TASK: Express each of the lines below as a string in a JSON list, one string per line, and omit any blank lines.

STORED DATA:
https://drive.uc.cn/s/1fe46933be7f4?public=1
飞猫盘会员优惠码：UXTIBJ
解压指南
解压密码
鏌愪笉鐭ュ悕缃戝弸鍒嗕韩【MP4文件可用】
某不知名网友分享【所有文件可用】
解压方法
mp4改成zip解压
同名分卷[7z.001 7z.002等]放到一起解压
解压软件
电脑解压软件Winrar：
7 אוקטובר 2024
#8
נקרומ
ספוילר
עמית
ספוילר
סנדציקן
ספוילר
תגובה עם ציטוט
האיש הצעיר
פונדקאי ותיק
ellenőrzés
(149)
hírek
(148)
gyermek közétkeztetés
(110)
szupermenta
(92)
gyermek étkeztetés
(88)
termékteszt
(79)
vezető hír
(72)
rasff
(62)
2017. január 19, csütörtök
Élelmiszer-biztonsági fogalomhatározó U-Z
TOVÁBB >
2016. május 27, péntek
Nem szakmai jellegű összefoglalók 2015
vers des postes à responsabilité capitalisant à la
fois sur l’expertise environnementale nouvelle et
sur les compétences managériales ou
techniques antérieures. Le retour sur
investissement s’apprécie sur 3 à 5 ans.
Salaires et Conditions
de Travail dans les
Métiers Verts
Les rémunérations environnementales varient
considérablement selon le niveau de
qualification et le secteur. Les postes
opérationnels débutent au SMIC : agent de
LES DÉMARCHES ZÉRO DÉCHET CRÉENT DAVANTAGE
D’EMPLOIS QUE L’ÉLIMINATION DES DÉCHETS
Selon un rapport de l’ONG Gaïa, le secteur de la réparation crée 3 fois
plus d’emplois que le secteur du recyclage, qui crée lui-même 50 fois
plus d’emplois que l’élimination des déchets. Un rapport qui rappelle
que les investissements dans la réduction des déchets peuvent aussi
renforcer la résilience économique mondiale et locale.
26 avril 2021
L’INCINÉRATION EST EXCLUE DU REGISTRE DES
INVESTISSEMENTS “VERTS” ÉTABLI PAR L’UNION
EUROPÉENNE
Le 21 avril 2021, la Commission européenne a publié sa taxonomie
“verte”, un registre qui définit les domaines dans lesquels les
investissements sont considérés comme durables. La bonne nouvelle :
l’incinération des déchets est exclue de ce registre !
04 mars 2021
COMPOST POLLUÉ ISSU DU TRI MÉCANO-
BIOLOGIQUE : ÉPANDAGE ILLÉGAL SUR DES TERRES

ANSWER SPACE:
[
  "https://drive.uc.cn/s/1fe46933be7f4?public=1",
  "飞猫盘会员优惠码：UXTIBJ",
  "解压指南",
  "解压密码",
  "鏌愪笉鐭ュ悕缃戝弸鍒嗕韩【MP4文件可用】",
  "某不知名网友分享【所有文件可用】",
  "解压方法",
  "mp4改成zip解压",
  "同名分卷[7z.001 7z.002等]放到一起解压",
  "解压软件",
  "电脑解压软件Winrar：",
  "7 אוקטובר 2024",
  "#8",
  "נקרומ",
  "ספוילר",
  "עמית",
  "ספוילר",
  "סנדציקן",
  "ספוילר",
  "תגובה עם ציטוט",
  "האיש הצעיר",
  "פונדקאי ותיק",
  "ellenőrzés",
  "(149)",
  "hírek",
  "(148)",
  "gyermek közétkeztetés",
  "(110)",
  "szupermenta",
  "(92)",
  "gyermek étkeztetés",
  "(88)",
  "termékteszt",
  "(79)",
  "vezető hír",
  "(72)",
  "rasff",
  "(62)",
  "2017. január 19, csütörtök",
  "Élelmiszer-biztonsági fogalomhatározó U-Z",
  "TOVÁBB >",
  "2016. május 27, péntek",
  "Nem szakmai jellegű összefoglalók 2015",
  "vers des postes à responsabilité capitalisant à la",
  "fois sur l’expertise environnementale nouvelle et",
  "sur les compétences managériales ou",
  "techniques antérieures. Le retour sur",
  "investissement s’apprécie sur 3 à 5 ans.",
  "Salaires et Conditions",
  "de Travail dans les",
  "Métiers Verts",
  "Les rémunérations environnementales varient",
  "considérablement selon le niveau de",
  "qualification et le secteur. Les postes",
  "opérationnels débutent au SMIC : agent de",
  "LES DÉMARCHES ZÉRO DÉCHET CRÉENT DAVANTAGE",
  "D’EMPLOIS QUE L’ÉLIMINATION DES DÉCHETS",
  "Selon un rapport de l’ONG Gaïa, le secteur de la réparation crée 3 fois",
  "plus d’emplois que le secteur du recyclage, qui crée lui-même 50 fois",
  "plus d’emplois que l’élimination des déchets. Un rapport qui rappelle",
  "que les investissements dans la réduction des déchets peuvent aussi",
  "renforcer la résilience économique mondiale et locale.",
  "26 avril 2021",
  "L’INCINÉRATION EST EXCLUE DU REGISTRE DES",
  "INVESTISSEMENTS “VERTS” ÉTABLI PAR L’UNION",
  "EUROPÉENNE",
  "Le 21 avril 2021, la Commission européenne a publié sa taxonomie",
  "“verte”, un registre qui définit les domaines dans lesquels les",
  "investissements sont considérés comme durables. La bonne nouvelle :",
  "l’incinération des déchets est exclue de ce registre !",
  "04 mars 2021",
  "COMPOST POLLUÉ ISSU DU TRI MÉCANO-",
  "BIOLOGIQUE : ÉPANDAGE ILLÉGAL SUR DES TERRES"
]